Hey guys, just received my soil test results from Texas A&M. Appreciate any input on the results and what I need to do to get the lawn in good shape. I'm in the San Antonio area, St Augustine grass installed last summer on soil that has a lot of rock.


----------



## g-man (Jun 15, 2017)

High pH soil . The back needs nitrogen, front needs nitrogen and phosphorus.

Check the soil remediation guide for rates, frequency, etc.


----------



## LA Basshole03 (Jan 17, 2019)

I'm in SA too. Looks pretty standard for our area. I would look into bringing your pH down and/or you are going to have to apply foliar apps of iron to avoid chlorosis.


----------



## Ktungsten (Aug 27, 2019)

From reading those articles, sounds like I'd need 200-300 pounds of elemental sulfur for 10ksqft, but limited to 2 lbs per application?
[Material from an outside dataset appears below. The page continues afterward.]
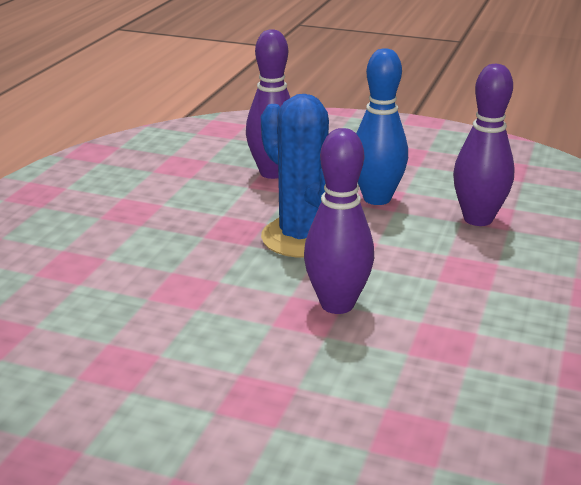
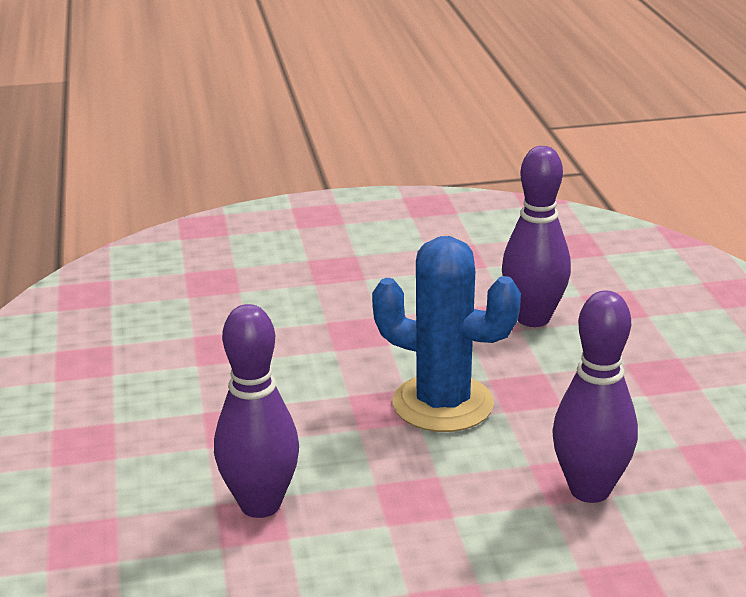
camera: 150 degrees right, 0 degrees up
(337, 304) = (339, 347): purple bowling pin -> purple bowling pin (533, 318)
(377, 198) = (412, 493): blue bowling pin -> none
Does that sound right? If the PH is high and that makes the Iron not available, why is the Iron so high in my yard? Does that mean the Iron is there but the grass can't absorb it? If I use chelated iron or FAS, will that push the Iron too high considering my current levels?
Thanks guys for the input.


----------



## g-man (Jun 15, 2017)

5lb/ksqft every 6 months of elemental sulfur. You live in Texas on top of limestone. It is common for that area to have high pH.

Iron is bound in the soil and not as plant available at higher pH. It is just chemistry. Using FAS bypasses the soil. Chelated iron would be somewhat available to the roots (with 8.0ph, only a few will work)

You can have a nice lawn with that pH. Just adjust your practices to it.


----------